Pay a Visit to Taourirt Kasbah
The town of Ouarzazate is located in the area where Morocco’s Ziz, Drâa and Dadés valleys meet, and not too far from the town stands the Kasbah Taourirt, considered to be one of the most impressive structures of its kind. Kasbah Taouirirt was built in the early 19th century and was used as a base for the powerful el Glaoui clan which controlled the caravan route through the region at the time. With a backdrop of spectacular mountain scenery and the alluring Sahara desert, the Kasbah is classified as a monument of significant historical and cultural value and has been recognized as such by UNESCO’s world heritage program.
The palace building has almost three hundred rooms, and more than twenty riads formed part of the settlement which was occupied by the sons, cousins and extended family of el Glaoui chiefs, along with their servants.
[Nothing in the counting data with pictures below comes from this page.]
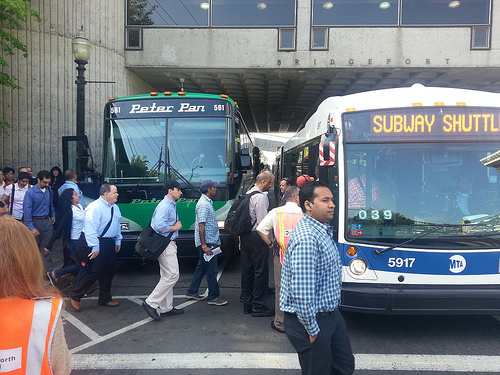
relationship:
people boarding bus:
[2, 147, 314, 297] [98, 75, 498, 318]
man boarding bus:
[133, 179, 185, 320] [265, 86, 496, 322]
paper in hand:
[201, 247, 227, 264] [191, 203, 215, 255]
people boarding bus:
[46, 184, 264, 285] [76, 100, 256, 221]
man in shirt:
[279, 180, 354, 373] [277, 212, 342, 335]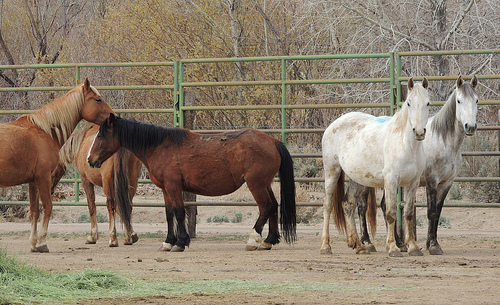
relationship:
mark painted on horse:
[371, 115, 391, 123] [315, 76, 432, 258]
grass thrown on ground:
[0, 245, 420, 303] [1, 220, 484, 302]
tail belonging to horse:
[272, 137, 296, 247] [83, 111, 299, 253]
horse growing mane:
[83, 111, 299, 253] [96, 112, 188, 153]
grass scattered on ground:
[0, 242, 421, 304] [1, 220, 484, 302]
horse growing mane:
[0, 76, 115, 251] [15, 80, 85, 146]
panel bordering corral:
[0, 58, 178, 208] [1, 218, 484, 303]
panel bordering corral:
[177, 50, 402, 243] [1, 218, 484, 303]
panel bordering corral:
[395, 46, 485, 243] [1, 218, 484, 303]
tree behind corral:
[283, 0, 498, 144] [0, 57, 498, 304]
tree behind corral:
[338, 0, 488, 205] [0, 57, 498, 304]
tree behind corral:
[0, 0, 85, 116] [0, 57, 498, 304]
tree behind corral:
[22, 0, 72, 141] [0, 57, 498, 304]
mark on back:
[377, 114, 390, 124] [320, 102, 405, 128]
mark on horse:
[377, 114, 390, 124] [315, 76, 432, 258]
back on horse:
[320, 102, 405, 128] [315, 76, 432, 258]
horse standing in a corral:
[426, 74, 481, 265] [0, 57, 498, 304]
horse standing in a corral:
[315, 76, 432, 258] [0, 57, 498, 304]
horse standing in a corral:
[83, 111, 299, 253] [0, 57, 498, 304]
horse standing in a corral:
[68, 119, 137, 242] [0, 57, 498, 304]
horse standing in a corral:
[0, 76, 115, 251] [0, 57, 498, 304]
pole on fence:
[179, 104, 285, 112] [6, 51, 497, 229]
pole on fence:
[291, 54, 400, 63] [6, 51, 497, 229]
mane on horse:
[17, 81, 109, 150] [0, 76, 115, 251]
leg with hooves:
[163, 181, 191, 245] [152, 240, 177, 257]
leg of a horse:
[163, 181, 191, 245] [83, 111, 299, 253]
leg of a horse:
[163, 181, 191, 245] [92, 117, 293, 257]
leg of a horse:
[157, 190, 186, 250] [111, 103, 294, 254]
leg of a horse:
[163, 181, 191, 245] [78, 104, 295, 243]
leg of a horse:
[317, 177, 335, 263] [296, 69, 439, 236]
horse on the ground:
[315, 78, 440, 261] [305, 264, 358, 286]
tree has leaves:
[283, 0, 498, 144] [162, 23, 185, 50]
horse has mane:
[81, 106, 304, 256] [112, 115, 190, 156]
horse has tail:
[83, 111, 299, 253] [273, 139, 302, 246]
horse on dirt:
[315, 76, 432, 258] [2, 231, 483, 302]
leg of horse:
[317, 163, 342, 257] [315, 76, 432, 258]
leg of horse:
[317, 163, 342, 257] [315, 78, 440, 261]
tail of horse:
[272, 131, 306, 240] [82, 120, 300, 249]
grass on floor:
[0, 242, 421, 304] [0, 197, 499, 304]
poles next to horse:
[181, 51, 393, 191] [6, 65, 482, 252]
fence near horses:
[4, 56, 493, 243] [1, 69, 482, 261]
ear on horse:
[402, 74, 414, 90] [315, 78, 440, 261]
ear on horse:
[415, 69, 429, 90] [315, 78, 440, 261]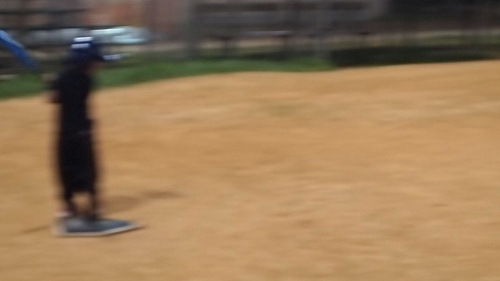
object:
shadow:
[15, 187, 184, 239]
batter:
[32, 50, 102, 223]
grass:
[0, 55, 341, 106]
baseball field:
[0, 35, 499, 58]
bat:
[0, 31, 45, 82]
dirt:
[0, 58, 499, 281]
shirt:
[40, 58, 103, 132]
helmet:
[59, 30, 110, 68]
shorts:
[52, 126, 105, 197]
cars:
[14, 25, 151, 50]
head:
[64, 50, 110, 76]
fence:
[0, 0, 499, 83]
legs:
[79, 140, 101, 209]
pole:
[186, 0, 201, 60]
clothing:
[40, 71, 103, 192]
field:
[0, 52, 499, 280]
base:
[50, 213, 143, 236]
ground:
[0, 60, 499, 280]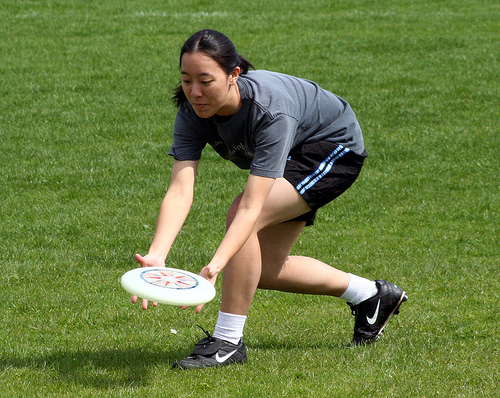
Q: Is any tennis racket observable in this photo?
A: No, there are no rackets.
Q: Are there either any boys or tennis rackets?
A: No, there are no tennis rackets or boys.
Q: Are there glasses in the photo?
A: No, there are no glasses.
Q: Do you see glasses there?
A: No, there are no glasses.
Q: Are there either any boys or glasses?
A: No, there are no glasses or boys.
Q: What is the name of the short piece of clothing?
A: The clothing item is a shirt.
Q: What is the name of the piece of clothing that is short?
A: The clothing item is a shirt.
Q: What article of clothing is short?
A: The clothing item is a shirt.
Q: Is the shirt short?
A: Yes, the shirt is short.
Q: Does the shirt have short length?
A: Yes, the shirt is short.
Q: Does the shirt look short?
A: Yes, the shirt is short.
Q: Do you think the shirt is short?
A: Yes, the shirt is short.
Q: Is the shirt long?
A: No, the shirt is short.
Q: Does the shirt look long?
A: No, the shirt is short.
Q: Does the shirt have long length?
A: No, the shirt is short.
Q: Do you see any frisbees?
A: Yes, there is a frisbee.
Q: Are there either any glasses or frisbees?
A: Yes, there is a frisbee.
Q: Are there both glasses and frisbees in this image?
A: No, there is a frisbee but no glasses.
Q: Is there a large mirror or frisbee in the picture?
A: Yes, there is a large frisbee.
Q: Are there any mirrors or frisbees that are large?
A: Yes, the frisbee is large.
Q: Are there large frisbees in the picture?
A: Yes, there is a large frisbee.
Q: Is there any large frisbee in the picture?
A: Yes, there is a large frisbee.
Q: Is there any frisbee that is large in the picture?
A: Yes, there is a large frisbee.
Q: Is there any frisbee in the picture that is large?
A: Yes, there is a frisbee that is large.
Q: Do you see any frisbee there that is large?
A: Yes, there is a frisbee that is large.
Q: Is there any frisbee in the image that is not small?
A: Yes, there is a large frisbee.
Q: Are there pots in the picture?
A: No, there are no pots.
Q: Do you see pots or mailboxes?
A: No, there are no pots or mailboxes.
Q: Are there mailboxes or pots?
A: No, there are no pots or mailboxes.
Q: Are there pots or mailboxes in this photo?
A: No, there are no pots or mailboxes.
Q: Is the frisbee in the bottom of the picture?
A: Yes, the frisbee is in the bottom of the image.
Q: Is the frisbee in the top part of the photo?
A: No, the frisbee is in the bottom of the image.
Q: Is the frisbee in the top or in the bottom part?
A: The frisbee is in the bottom of the image.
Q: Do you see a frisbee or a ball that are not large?
A: No, there is a frisbee but it is large.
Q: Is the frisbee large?
A: Yes, the frisbee is large.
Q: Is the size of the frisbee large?
A: Yes, the frisbee is large.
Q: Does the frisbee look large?
A: Yes, the frisbee is large.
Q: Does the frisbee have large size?
A: Yes, the frisbee is large.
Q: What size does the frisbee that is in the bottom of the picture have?
A: The frisbee has large size.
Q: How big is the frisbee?
A: The frisbee is large.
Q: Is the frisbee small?
A: No, the frisbee is large.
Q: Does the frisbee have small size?
A: No, the frisbee is large.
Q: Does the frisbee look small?
A: No, the frisbee is large.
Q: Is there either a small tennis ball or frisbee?
A: No, there is a frisbee but it is large.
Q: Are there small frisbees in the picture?
A: No, there is a frisbee but it is large.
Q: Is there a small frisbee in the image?
A: No, there is a frisbee but it is large.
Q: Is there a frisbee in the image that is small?
A: No, there is a frisbee but it is large.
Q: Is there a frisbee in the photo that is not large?
A: No, there is a frisbee but it is large.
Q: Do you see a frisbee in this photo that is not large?
A: No, there is a frisbee but it is large.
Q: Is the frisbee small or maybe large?
A: The frisbee is large.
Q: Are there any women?
A: Yes, there is a woman.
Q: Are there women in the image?
A: Yes, there is a woman.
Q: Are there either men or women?
A: Yes, there is a woman.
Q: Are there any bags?
A: No, there are no bags.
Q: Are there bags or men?
A: No, there are no bags or men.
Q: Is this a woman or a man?
A: This is a woman.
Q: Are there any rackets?
A: No, there are no rackets.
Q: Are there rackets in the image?
A: No, there are no rackets.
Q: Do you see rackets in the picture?
A: No, there are no rackets.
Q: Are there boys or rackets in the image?
A: No, there are no rackets or boys.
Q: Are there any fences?
A: No, there are no fences.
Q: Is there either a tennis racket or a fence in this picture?
A: No, there are no fences or rackets.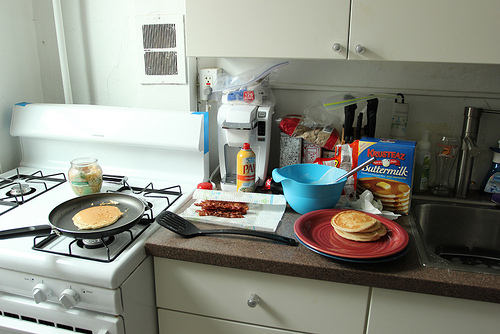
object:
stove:
[3, 103, 202, 332]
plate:
[293, 207, 411, 259]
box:
[352, 139, 416, 217]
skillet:
[0, 191, 146, 251]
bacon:
[193, 195, 250, 218]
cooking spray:
[236, 144, 256, 193]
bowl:
[272, 163, 347, 217]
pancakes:
[71, 204, 122, 231]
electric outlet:
[198, 69, 217, 97]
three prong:
[196, 80, 217, 101]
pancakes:
[330, 208, 389, 242]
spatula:
[156, 210, 299, 239]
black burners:
[0, 172, 189, 262]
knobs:
[54, 285, 81, 310]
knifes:
[364, 96, 380, 140]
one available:
[196, 72, 215, 83]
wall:
[49, 1, 193, 114]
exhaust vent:
[136, 13, 187, 88]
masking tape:
[190, 111, 208, 153]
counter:
[150, 179, 499, 330]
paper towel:
[171, 188, 289, 230]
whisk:
[337, 154, 378, 186]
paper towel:
[389, 93, 409, 143]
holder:
[392, 89, 412, 145]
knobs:
[348, 41, 368, 58]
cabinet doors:
[182, 1, 499, 64]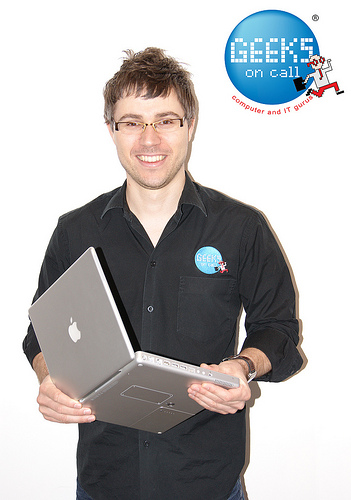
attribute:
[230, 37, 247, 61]
letter — white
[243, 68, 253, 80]
letter — white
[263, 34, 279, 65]
letter — white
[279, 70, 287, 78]
letter — white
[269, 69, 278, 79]
letter — white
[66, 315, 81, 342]
logo — WHITE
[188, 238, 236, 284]
sticker — blue, white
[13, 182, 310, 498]
shirt — black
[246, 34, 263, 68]
letter — white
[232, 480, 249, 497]
pants — blue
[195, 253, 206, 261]
letter — white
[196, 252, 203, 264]
letter — white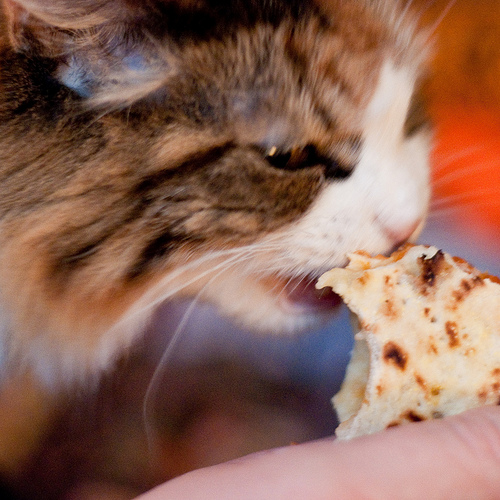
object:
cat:
[0, 0, 446, 397]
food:
[315, 242, 499, 441]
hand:
[128, 403, 499, 500]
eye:
[265, 140, 322, 171]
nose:
[376, 201, 424, 247]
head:
[35, 1, 436, 334]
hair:
[16, 0, 288, 31]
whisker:
[141, 237, 267, 464]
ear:
[4, 1, 175, 110]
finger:
[252, 403, 500, 498]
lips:
[280, 277, 344, 310]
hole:
[332, 217, 338, 223]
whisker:
[100, 216, 340, 471]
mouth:
[269, 252, 400, 316]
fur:
[2, 0, 173, 292]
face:
[222, 21, 435, 337]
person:
[131, 406, 500, 500]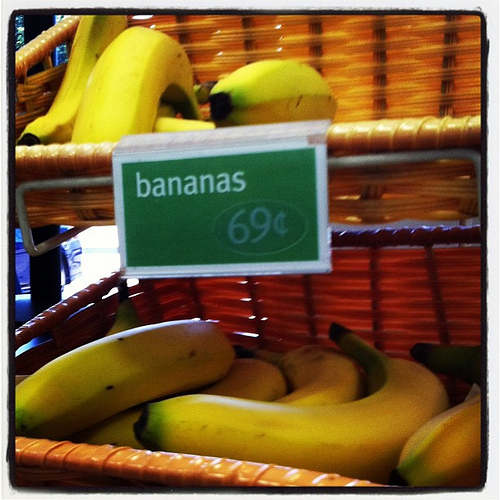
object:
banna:
[132, 319, 445, 487]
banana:
[69, 24, 200, 146]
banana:
[14, 316, 236, 444]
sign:
[110, 142, 334, 280]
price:
[225, 200, 292, 248]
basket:
[336, 19, 483, 216]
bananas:
[228, 339, 368, 411]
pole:
[359, 152, 416, 167]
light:
[79, 226, 120, 280]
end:
[130, 402, 166, 445]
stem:
[326, 319, 388, 367]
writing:
[134, 168, 246, 200]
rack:
[14, 146, 484, 259]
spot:
[105, 383, 117, 392]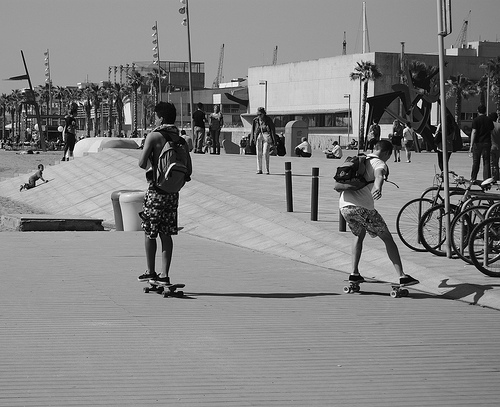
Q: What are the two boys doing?
A: Skate boarding.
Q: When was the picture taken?
A: During the day.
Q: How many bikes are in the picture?
A: Four.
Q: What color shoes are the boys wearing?
A: Black.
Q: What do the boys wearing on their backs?
A: Back packs.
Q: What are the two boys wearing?
A: Shorts.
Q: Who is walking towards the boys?
A: A women.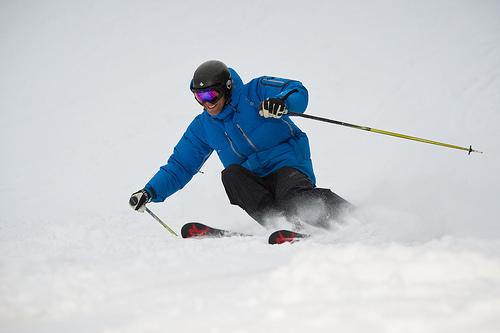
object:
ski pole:
[256, 98, 486, 156]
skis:
[178, 222, 237, 241]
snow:
[293, 184, 496, 252]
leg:
[220, 163, 306, 232]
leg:
[270, 166, 356, 238]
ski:
[267, 229, 315, 246]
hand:
[257, 96, 288, 119]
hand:
[122, 187, 156, 214]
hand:
[128, 190, 152, 212]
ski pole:
[143, 204, 178, 237]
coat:
[142, 66, 317, 203]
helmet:
[188, 59, 233, 116]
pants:
[219, 164, 374, 231]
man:
[126, 59, 371, 229]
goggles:
[188, 83, 224, 105]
They were located there to protect the interests of the clan chiefs in this strategically important area. This control was supported by the French authorities during colonial rule, as the el Glaoui leaders kept the southern tribes in check.
Visitors to Taourirt will find a maze of passageways, gates and steps joining different levels of buildings and towers. The manner in which the buildings are closely packed together offers some protection from the heat and the sun, with ventilation coming from the central courtyard. While some of the homes have deteriorated with the passing of time, others have been preserved and even restored, with the assistance of UNESCO, to offer a true reflection of the way of life when it was occupied by el Glaoui clan members. Apartments and former reception rooms, as well as the palace kitchens can be seen – all with beautifully preserved cedar ceilings and painted stucco walls.
Local families living toward the rear of Taourirt Kasbah are keen to show visitors around and offer gems of historical information – for a fee. To the right of the Kasbah is a café which offers visitors refreshment and a place to relax and watch Taourirt Kasbah being drenched in shades of gold and copper by the setting sun.